Increase in number of women turning to prostitution blamed on recession
The ongoing effects of the recession and cutbacks to student support have been cited as reasons behind a rise in the number of women turning to sex work to make ends meet.
George Lewis, co-chairman of Scotpep, a campaign group supporting sex workers, told the Evening News: “Recently we have heard more stories of people – women and men – entering the industry and perhaps some of them have been compelled by economic circumstances. This may not just be down to the recession, but also the reductions in student funding and support.”
His views were echoed by Jan MacLeod, chair of the Women’s Support Network, who said that, while many sex workers were often people who had suffered from abuse or a difficult childhood and had turned to drugs as a coping mechanism, more “women suffering financial hardships” had been contacting prostitution support centres for help because they were struggling to pay their bills.

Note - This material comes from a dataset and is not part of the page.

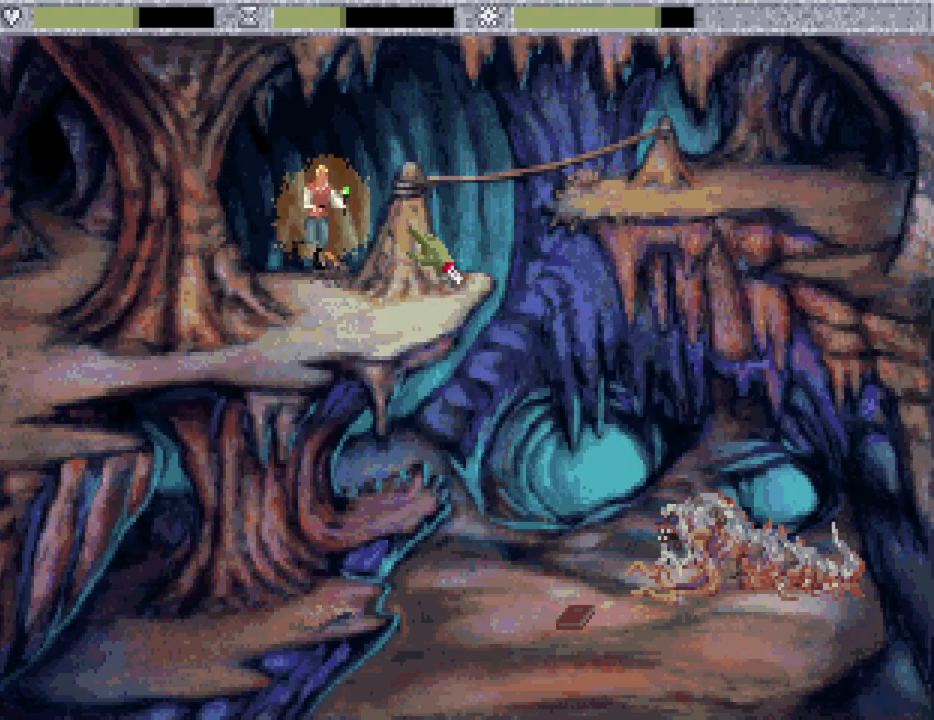
{"keys": [], "mouse": [], "events": []}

She fears more breadline women will be forced on to the game unless radical steps are taken to outlaw prostitution.
She said: “Changing attitudes towards the role of the buyer in the chain of the sex industry is crucial. No-one is saying it will bring an end to prostitution altogether, but it will make buyers see it is not a victimless action, and help to ensure people who are vulnerable and disadvantaged are protected from predators, criminals and traffickers.” She urged supporters to write to the Scottish Government over a proposal for a Bill to make it an offence to purchase sex.

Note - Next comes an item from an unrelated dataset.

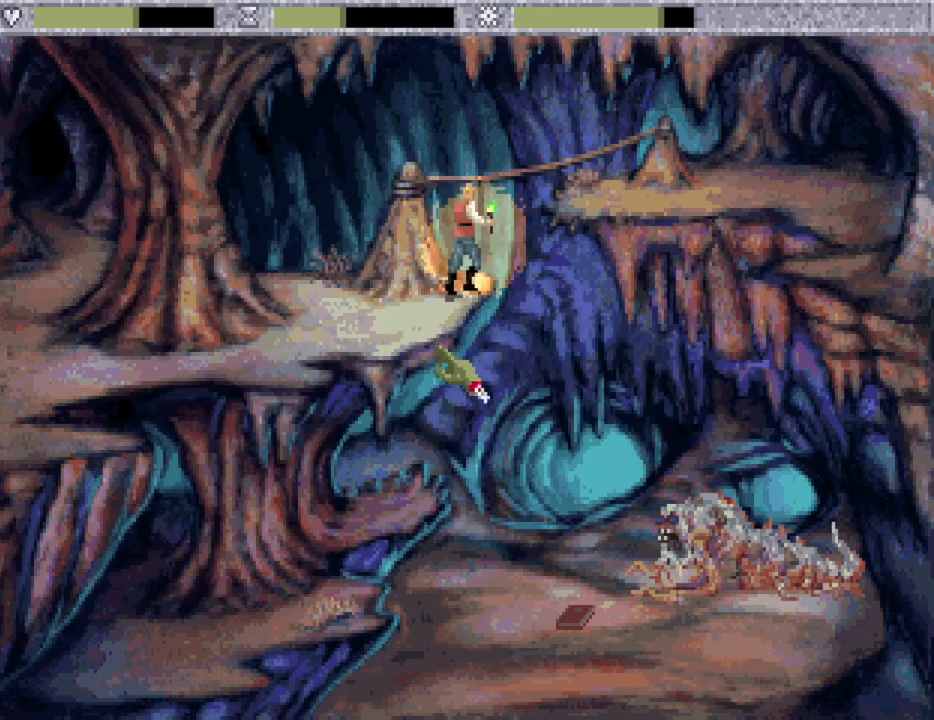
{"keys": [], "mouse": [], "events": []}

Across Edinburgh’s red light district, women sell sex on the street for as little as £30. Some women falling into the poverty trap opt to ply their illicit trade this way, while others sell sex via brothels.
Anne Brown, chairperson of Angus Women’s Aid, claimed that, whatever way the sex is sold, there has also been a recent rise in the number of women being forced into prostitution by their partners.
She said: “More and more women are being forced into prostitution through domestic abuse. Nobody chooses to resort to prostitution. We have never worked with a woman who has seen it as a choice.”
MSP Rhoda Grant, who is currently consulting on the Bill, said: “Most of the evidence we have of those who say they are working as prostitutes out of choice are really there because of poverty. They say it’s of their own free will, but it’s not – it’s about survival. If demand fell then this wouldn’t be an avenue people would go down.”
A recent attempt to have the licences of twelve saunas in Edinburgh revoked was unsuccessful, with Cllr Gavin Barrie saying those who had objected had not provided enough evidence sex was for sale on the premises. However, many argue that the authorities are simply turning a blind eye.
The closing date for responses to the consultation on the criminalisation of the purchase of sex Bill is December 14.